» Objective: Write out every line of the entries below as a numbered list, skipping blank lines and leaving out the images.

******

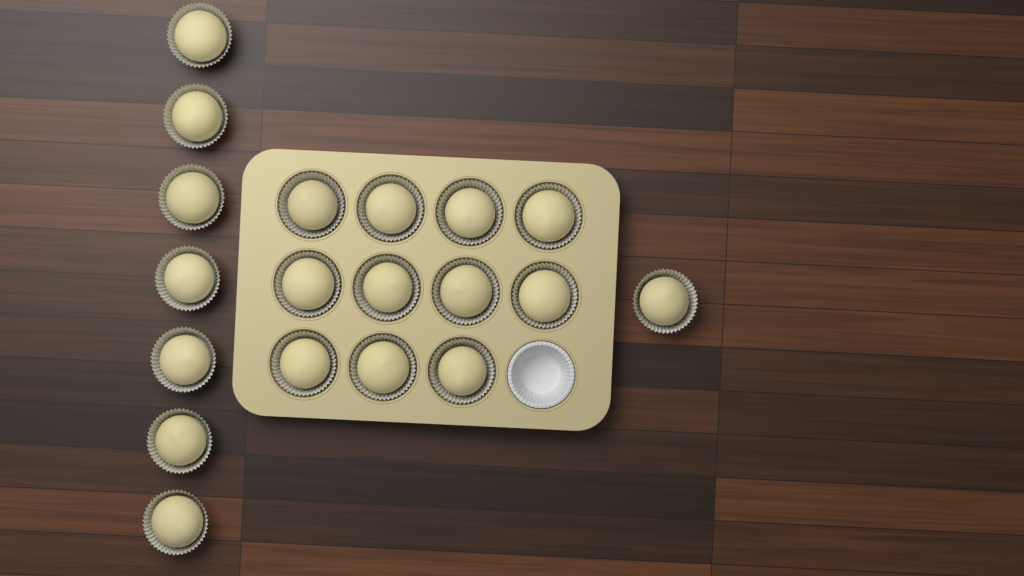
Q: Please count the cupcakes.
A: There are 19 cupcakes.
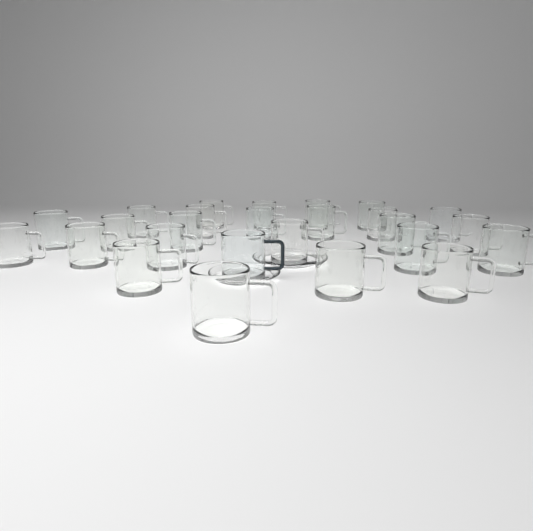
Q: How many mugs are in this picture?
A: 26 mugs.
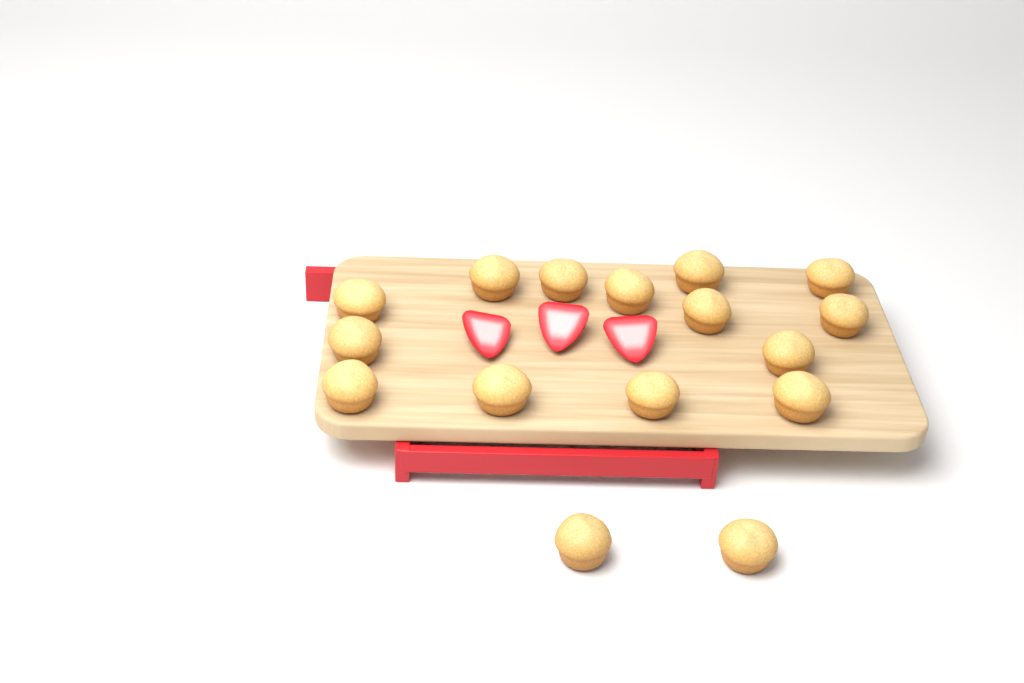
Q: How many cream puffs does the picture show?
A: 16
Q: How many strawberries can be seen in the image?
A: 3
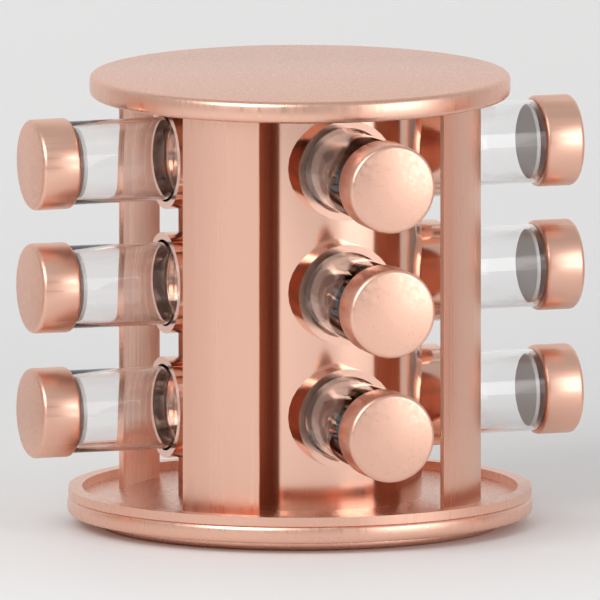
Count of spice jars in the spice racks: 9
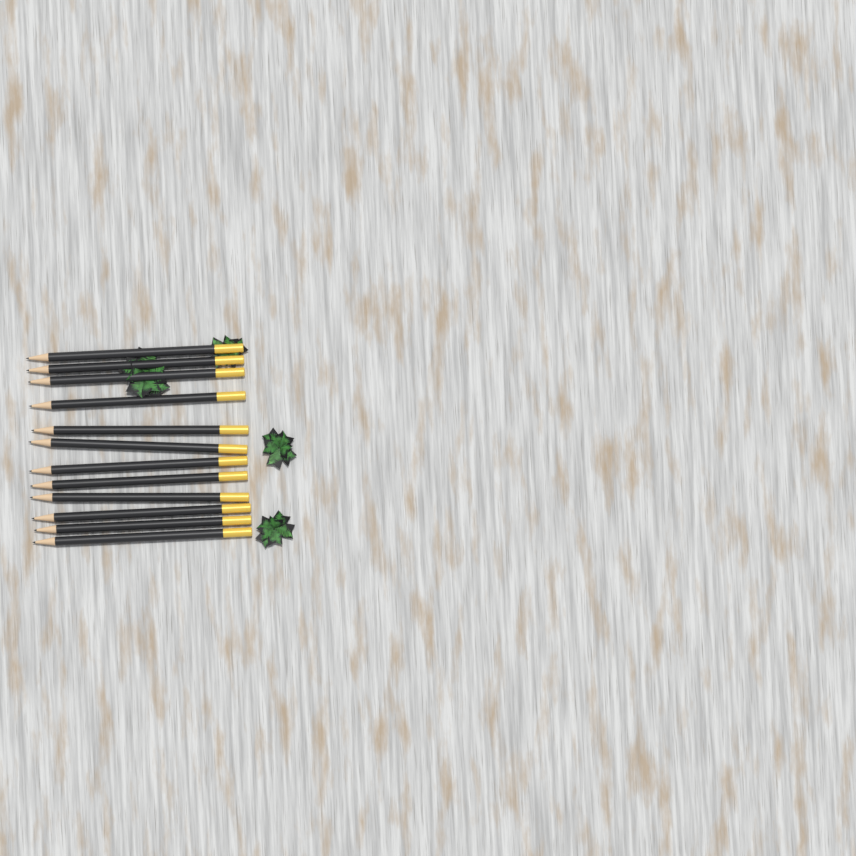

******

» Finished exercise:
1. Q: Please count the cupcakes.
2. A: There are 19 cupcakes.
3. Q: How many mugs are in this picture?
4. A: 26 mugs.
5. Q: How many cream puffs does the picture show?
6. A: 16
7. Q: How many strawberries can be seen in the image?
8. A: 3
9. Count of spice jars in the spice racks: 9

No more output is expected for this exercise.